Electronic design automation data
* * * *
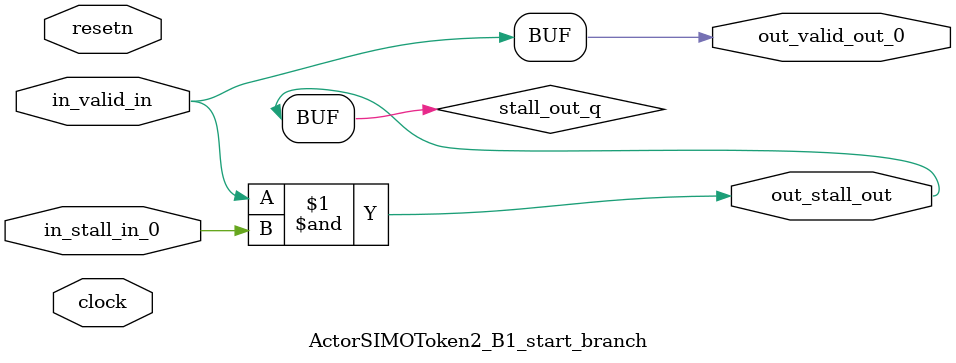
<source format=sv>



(* altera_attribute = "-name AUTO_SHIFT_REGISTER_RECOGNITION OFF; -name MESSAGE_DISABLE 10036; -name MESSAGE_DISABLE 10037; -name MESSAGE_DISABLE 14130; -name MESSAGE_DISABLE 14320; -name MESSAGE_DISABLE 15400; -name MESSAGE_DISABLE 14130; -name MESSAGE_DISABLE 10036; -name MESSAGE_DISABLE 12020; -name MESSAGE_DISABLE 12030; -name MESSAGE_DISABLE 12010; -name MESSAGE_DISABLE 12110; -name MESSAGE_DISABLE 14320; -name MESSAGE_DISABLE 13410; -name MESSAGE_DISABLE 113007; -name MESSAGE_DISABLE 10958" *)
module ActorSIMOToken2_B1_start_branch (
    input wire [0:0] in_stall_in_0,
    input wire [0:0] in_valid_in,
    output wire [0:0] out_stall_out,
    output wire [0:0] out_valid_out_0,
    input wire clock,
    input wire resetn
    );

    wire [0:0] stall_out_q;


    // stall_out(LOGICAL,6)
    assign stall_out_q = in_valid_in & in_stall_in_0;

    // out_stall_out(GPOUT,4)
    assign out_stall_out = stall_out_q;

    // out_valid_out_0(GPOUT,5)
    assign out_valid_out_0 = in_valid_in;

endmodule

</source>
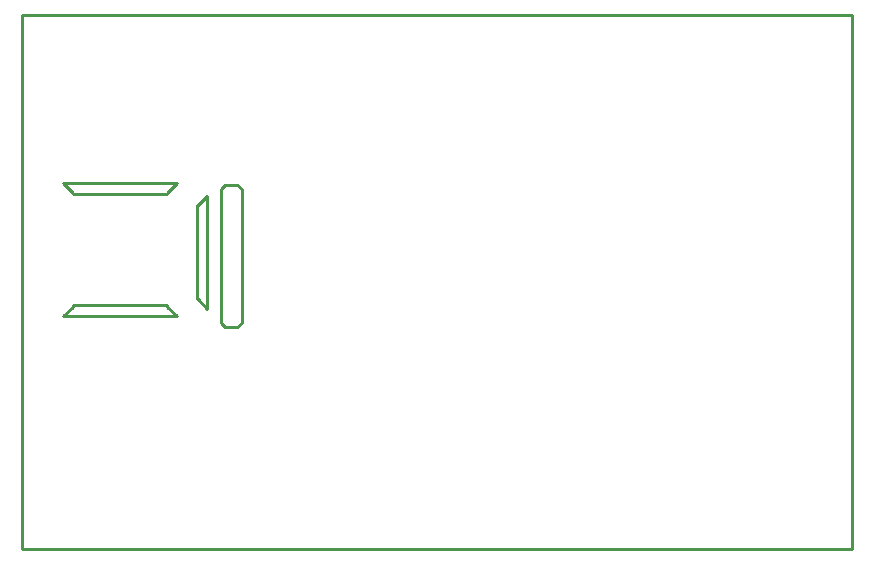
<source format=gko>
G04 Layer: BoardOutline*
G04 EasyEDA v6.4.17, 2021-08-18T09:55:10--4:00*
G04 6e8a5ac20ec34cd9bcedad4da788ba3a,10*
G04 Gerber Generator version 0.2*
G04 Scale: 100 percent, Rotated: No, Reflected: No *
G04 Dimensions in millimeters *
G04 leading zeros omitted , absolute positions ,4 integer and 5 decimal *
%FSLAX45Y45*%
%MOMM*%

%ADD10C,0.2540*%
D10*
X700023Y10199878D02*
G01*
X7700009Y10199878D01*
X7700009Y5676900D01*
X673100Y5676900D01*
X673100Y10199878D01*
X700023Y10199878D01*
X1100002Y8685004D02*
G01*
X1100002Y8695004D01*
X1100002Y8695004D02*
G01*
X1020003Y8775004D01*
X1020003Y8775004D02*
G01*
X1430004Y8775004D01*
X1430004Y8775004D02*
G01*
X1980003Y8775004D01*
X1980003Y8775004D02*
G01*
X1980003Y8775004D01*
X1980003Y8775004D02*
G01*
X1900003Y8695004D01*
X1900003Y8695004D02*
G01*
X1900003Y8685004D01*
X1900003Y8685004D02*
G01*
X1100002Y8685004D01*
X1900001Y7740004D02*
G01*
X1900001Y7730004D01*
X1900001Y7730004D02*
G01*
X1980001Y7650005D01*
X1980001Y7650005D02*
G01*
X1569999Y7650005D01*
X1569999Y7650005D02*
G01*
X1020000Y7650005D01*
X1020000Y7650005D02*
G01*
X1020000Y7650005D01*
X1020000Y7650005D02*
G01*
X1100000Y7730004D01*
X1100000Y7730004D02*
G01*
X1100000Y7740004D01*
X1100000Y7740004D02*
G01*
X1900001Y7740004D01*
X2150000Y8590005D02*
G01*
X2160000Y8590005D01*
X2160000Y8590005D02*
G01*
X2240000Y8670005D01*
X2240000Y8670005D02*
G01*
X2240000Y8260003D01*
X2240000Y8260003D02*
G01*
X2240000Y7710004D01*
X2240000Y7710004D02*
G01*
X2240000Y7710004D01*
X2240000Y7710004D02*
G01*
X2160000Y7790004D01*
X2160000Y7790004D02*
G01*
X2150000Y7790004D01*
X2150000Y7790004D02*
G01*
X2150000Y8590005D01*
X2351105Y8661654D02*
G01*
X2351105Y8725154D01*
X2351105Y8725154D02*
G01*
X2389205Y8763254D01*
X2389205Y8763254D02*
G01*
X2490805Y8763254D01*
X2490805Y8763254D02*
G01*
X2528905Y8725154D01*
X2528905Y8725154D02*
G01*
X2528905Y7594854D01*
X2528905Y7594854D02*
G01*
X2490805Y7556754D01*
X2490805Y7556754D02*
G01*
X2389205Y7556754D01*
X2389205Y7556754D02*
G01*
X2351105Y7594854D01*
X2351105Y7594854D02*
G01*
X2351105Y8661654D01*

%LPD*%
M02*

</source>
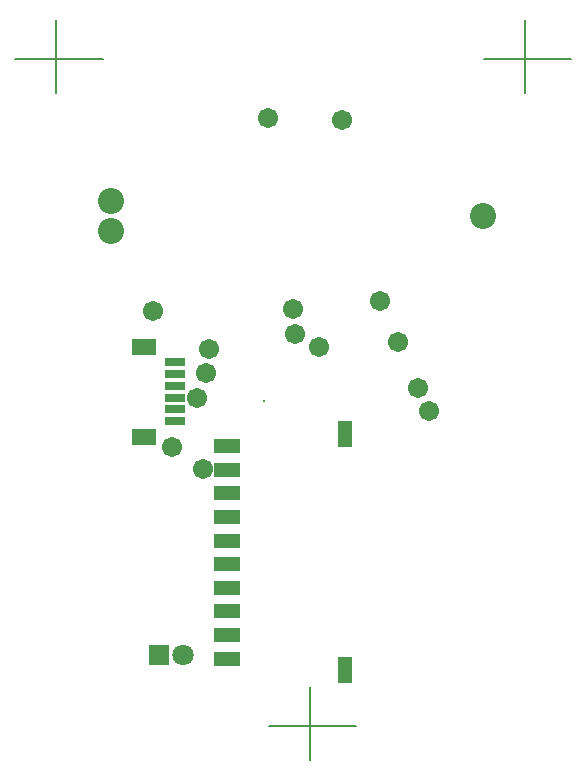
<source format=gbs>
%FSLAX44Y44*%
%MOMM*%
G71*
G01*
G75*
G04 Layer_Color=16711935*
%ADD10C,0.2000*%
%ADD11R,1.7032X1.5032*%
%ADD12R,1.1032X1.4032*%
%ADD13R,0.8032X1.5032*%
%ADD14O,0.9032X2.8032*%
G04:AMPARAMS|DCode=15|XSize=1.8032mm|YSize=1.1032mm|CornerRadius=0.3266mm|HoleSize=0mm|Usage=FLASHONLY|Rotation=180.000|XOffset=0mm|YOffset=0mm|HoleType=Round|Shape=RoundedRectangle|*
%AMROUNDEDRECTD15*
21,1,1.8032,0.4500,0,0,180.0*
21,1,1.1500,1.1032,0,0,180.0*
1,1,0.6532,-0.5750,0.2250*
1,1,0.6532,0.5750,0.2250*
1,1,0.6532,0.5750,-0.2250*
1,1,0.6532,-0.5750,-0.2250*
%
%ADD15ROUNDEDRECTD15*%
%ADD16R,1.5032X1.7032*%
%ADD17C,2.2032*%
%ADD18C,0.2032*%
%ADD19C,1.8032*%
%ADD20R,1.8032X1.8032*%
%ADD21C,1.7032*%
%ADD22R,1.7532X0.8032*%
%ADD23R,2.0032X1.4032*%
%ADD24R,2.2032X1.2032*%
%ADD25R,1.2032X2.2032*%
D10*
X4000Y620000D02*
X78000D01*
X39000Y591000D02*
Y653000D01*
X436000Y591000D02*
Y653000D01*
X401000Y620000D02*
X475000D01*
X254000Y26000D02*
Y88000D01*
X219000Y55000D02*
X293000D01*
D17*
X85500Y499700D02*
D03*
Y474300D02*
D03*
X400500Y487000D02*
D03*
D18*
X215000Y330000D02*
D03*
D19*
X146000Y115000D02*
D03*
D20*
X126000D02*
D03*
D21*
X121000Y406000D02*
D03*
X313000Y415000D02*
D03*
X218000Y570000D02*
D03*
X328000Y380000D02*
D03*
X281000Y568000D02*
D03*
X345000Y341000D02*
D03*
X354500Y321500D02*
D03*
X137000Y290999D02*
D03*
X241000Y387000D02*
D03*
X166000Y354000D02*
D03*
X239000Y408000D02*
D03*
X261000Y376000D02*
D03*
X168000Y374000D02*
D03*
X163000Y273000D02*
D03*
X158000Y333000D02*
D03*
D22*
X139000D02*
D03*
Y343000D02*
D03*
Y353000D02*
D03*
Y363000D02*
D03*
Y313000D02*
D03*
Y323000D02*
D03*
D23*
X113500Y376000D02*
D03*
Y300000D02*
D03*
D24*
X183000Y132000D02*
D03*
Y292000D02*
D03*
Y212000D02*
D03*
Y232000D02*
D03*
Y252000D02*
D03*
Y272000D02*
D03*
Y152000D02*
D03*
Y172000D02*
D03*
Y192000D02*
D03*
Y112000D02*
D03*
D25*
X283000Y302000D02*
D03*
Y102000D02*
D03*
M02*

</source>
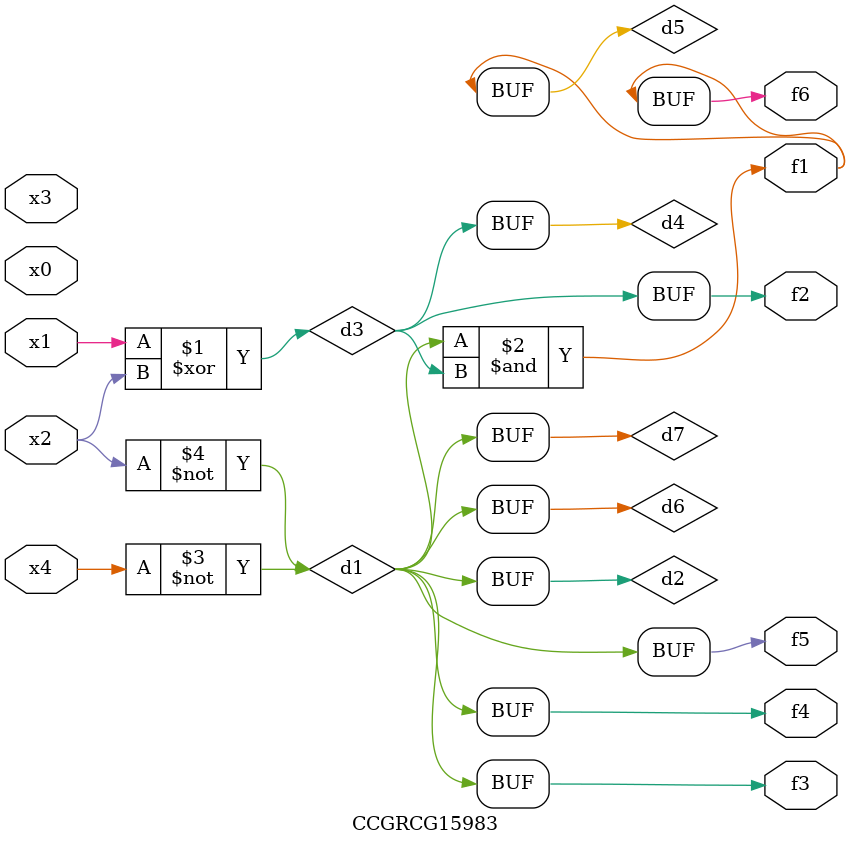
<source format=v>
module CCGRCG15983(
	input x0, x1, x2, x3, x4,
	output f1, f2, f3, f4, f5, f6
);

	wire d1, d2, d3, d4, d5, d6, d7;

	not (d1, x4);
	not (d2, x2);
	xor (d3, x1, x2);
	buf (d4, d3);
	and (d5, d1, d3);
	buf (d6, d1, d2);
	buf (d7, d2);
	assign f1 = d5;
	assign f2 = d4;
	assign f3 = d7;
	assign f4 = d7;
	assign f5 = d7;
	assign f6 = d5;
endmodule

</source>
* * * *
- **Task**: Please reproduce each entry exactly as given and omit the pictures.

- **Output of the exercise**:
<source format=sv>



(* altera_attribute = "-name AUTO_SHIFT_REGISTER_RECOGNITION OFF; -name MESSAGE_DISABLE 10036; -name MESSAGE_DISABLE 10037; -name MESSAGE_DISABLE 14130; -name MESSAGE_DISABLE 14320; -name MESSAGE_DISABLE 15400; -name MESSAGE_DISABLE 14130; -name MESSAGE_DISABLE 10036; -name MESSAGE_DISABLE 12020; -name MESSAGE_DISABLE 12030; -name MESSAGE_DISABLE 12010; -name MESSAGE_DISABLE 12110; -name MESSAGE_DISABLE 14320; -name MESSAGE_DISABLE 13410; -name MESSAGE_DISABLE 113007; -name MESSAGE_DISABLE 10958" *)
module ActorSIMOToken2_B1_start_branch (
    input wire [0:0] in_stall_in_0,
    input wire [0:0] in_valid_in,
    output wire [0:0] out_stall_out,
    output wire [0:0] out_valid_out_0,
    input wire clock,
    input wire resetn
    );

    wire [0:0] stall_out_q;


    // stall_out(LOGICAL,6)
    assign stall_out_q = in_valid_in & in_stall_in_0;

    // out_stall_out(GPOUT,4)
    assign out_stall_out = stall_out_q;

    // out_valid_out_0(GPOUT,5)
    assign out_valid_out_0 = in_valid_in;

endmodule

</source>
<source format=gko>
G04 Layer: BoardOutline*
G04 EasyEDA v6.4.17, 2021-08-18T09:55:10--4:00*
G04 6e8a5ac20ec34cd9bcedad4da788ba3a,10*
G04 Gerber Generator version 0.2*
G04 Scale: 100 percent, Rotated: No, Reflected: No *
G04 Dimensions in millimeters *
G04 leading zeros omitted , absolute positions ,4 integer and 5 decimal *
%FSLAX45Y45*%
%MOMM*%

%ADD10C,0.2540*%
D10*
X700023Y10199878D02*
G01*
X7700009Y10199878D01*
X7700009Y5676900D01*
X673100Y5676900D01*
X673100Y10199878D01*
X700023Y10199878D01*
X1100002Y8685004D02*
G01*
X1100002Y8695004D01*
X1100002Y8695004D02*
G01*
X1020003Y8775004D01*
X1020003Y8775004D02*
G01*
X1430004Y8775004D01*
X1430004Y8775004D02*
G01*
X1980003Y8775004D01*
X1980003Y8775004D02*
G01*
X1980003Y8775004D01*
X1980003Y8775004D02*
G01*
X1900003Y8695004D01*
X1900003Y8695004D02*
G01*
X1900003Y8685004D01*
X1900003Y8685004D02*
G01*
X1100002Y8685004D01*
X1900001Y7740004D02*
G01*
X1900001Y7730004D01*
X1900001Y7730004D02*
G01*
X1980001Y7650005D01*
X1980001Y7650005D02*
G01*
X1569999Y7650005D01*
X1569999Y7650005D02*
G01*
X1020000Y7650005D01*
X1020000Y7650005D02*
G01*
X1020000Y7650005D01*
X1020000Y7650005D02*
G01*
X1100000Y7730004D01*
X1100000Y7730004D02*
G01*
X1100000Y7740004D01*
X1100000Y7740004D02*
G01*
X1900001Y7740004D01*
X2150000Y8590005D02*
G01*
X2160000Y8590005D01*
X2160000Y8590005D02*
G01*
X2240000Y8670005D01*
X2240000Y8670005D02*
G01*
X2240000Y8260003D01*
X2240000Y8260003D02*
G01*
X2240000Y7710004D01*
X2240000Y7710004D02*
G01*
X2240000Y7710004D01*
X2240000Y7710004D02*
G01*
X2160000Y7790004D01*
X2160000Y7790004D02*
G01*
X2150000Y7790004D01*
X2150000Y7790004D02*
G01*
X2150000Y8590005D01*
X2351105Y8661654D02*
G01*
X2351105Y8725154D01*
X2351105Y8725154D02*
G01*
X2389205Y8763254D01*
X2389205Y8763254D02*
G01*
X2490805Y8763254D01*
X2490805Y8763254D02*
G01*
X2528905Y8725154D01*
X2528905Y8725154D02*
G01*
X2528905Y7594854D01*
X2528905Y7594854D02*
G01*
X2490805Y7556754D01*
X2490805Y7556754D02*
G01*
X2389205Y7556754D01*
X2389205Y7556754D02*
G01*
X2351105Y7594854D01*
X2351105Y7594854D02*
G01*
X2351105Y8661654D01*

%LPD*%
M02*

</source>
<source format=gbs>
%FSLAX44Y44*%
%MOMM*%
G71*
G01*
G75*
G04 Layer_Color=16711935*
%ADD10C,0.2000*%
%ADD11R,1.7032X1.5032*%
%ADD12R,1.1032X1.4032*%
%ADD13R,0.8032X1.5032*%
%ADD14O,0.9032X2.8032*%
G04:AMPARAMS|DCode=15|XSize=1.8032mm|YSize=1.1032mm|CornerRadius=0.3266mm|HoleSize=0mm|Usage=FLASHONLY|Rotation=180.000|XOffset=0mm|YOffset=0mm|HoleType=Round|Shape=RoundedRectangle|*
%AMROUNDEDRECTD15*
21,1,1.8032,0.4500,0,0,180.0*
21,1,1.1500,1.1032,0,0,180.0*
1,1,0.6532,-0.5750,0.2250*
1,1,0.6532,0.5750,0.2250*
1,1,0.6532,0.5750,-0.2250*
1,1,0.6532,-0.5750,-0.2250*
%
%ADD15ROUNDEDRECTD15*%
%ADD16R,1.5032X1.7032*%
%ADD17C,2.2032*%
%ADD18C,0.2032*%
%ADD19C,1.8032*%
%ADD20R,1.8032X1.8032*%
%ADD21C,1.7032*%
%ADD22R,1.7532X0.8032*%
%ADD23R,2.0032X1.4032*%
%ADD24R,2.2032X1.2032*%
%ADD25R,1.2032X2.2032*%
D10*
X4000Y620000D02*
X78000D01*
X39000Y591000D02*
Y653000D01*
X436000Y591000D02*
Y653000D01*
X401000Y620000D02*
X475000D01*
X254000Y26000D02*
Y88000D01*
X219000Y55000D02*
X293000D01*
D17*
X85500Y499700D02*
D03*
Y474300D02*
D03*
X400500Y487000D02*
D03*
D18*
X215000Y330000D02*
D03*
D19*
X146000Y115000D02*
D03*
D20*
X126000D02*
D03*
D21*
X121000Y406000D02*
D03*
X313000Y415000D02*
D03*
X218000Y570000D02*
D03*
X328000Y380000D02*
D03*
X281000Y568000D02*
D03*
X345000Y341000D02*
D03*
X354500Y321500D02*
D03*
X137000Y290999D02*
D03*
X241000Y387000D02*
D03*
X166000Y354000D02*
D03*
X239000Y408000D02*
D03*
X261000Y376000D02*
D03*
X168000Y374000D02*
D03*
X163000Y273000D02*
D03*
X158000Y333000D02*
D03*
D22*
X139000D02*
D03*
Y343000D02*
D03*
Y353000D02*
D03*
Y363000D02*
D03*
Y313000D02*
D03*
Y323000D02*
D03*
D23*
X113500Y376000D02*
D03*
Y300000D02*
D03*
D24*
X183000Y132000D02*
D03*
Y292000D02*
D03*
Y212000D02*
D03*
Y232000D02*
D03*
Y252000D02*
D03*
Y272000D02*
D03*
Y152000D02*
D03*
Y172000D02*
D03*
Y192000D02*
D03*
Y112000D02*
D03*
D25*
X283000Y302000D02*
D03*
Y102000D02*
D03*
M02*

</source>
<source format=v>
module CCGRCG15983(
	input x0, x1, x2, x3, x4,
	output f1, f2, f3, f4, f5, f6
);

	wire d1, d2, d3, d4, d5, d6, d7;

	not (d1, x4);
	not (d2, x2);
	xor (d3, x1, x2);
	buf (d4, d3);
	and (d5, d1, d3);
	buf (d6, d1, d2);
	buf (d7, d2);
	assign f1 = d5;
	assign f2 = d4;
	assign f3 = d7;
	assign f4 = d7;
	assign f5 = d7;
	assign f6 = d5;
endmodule

</source>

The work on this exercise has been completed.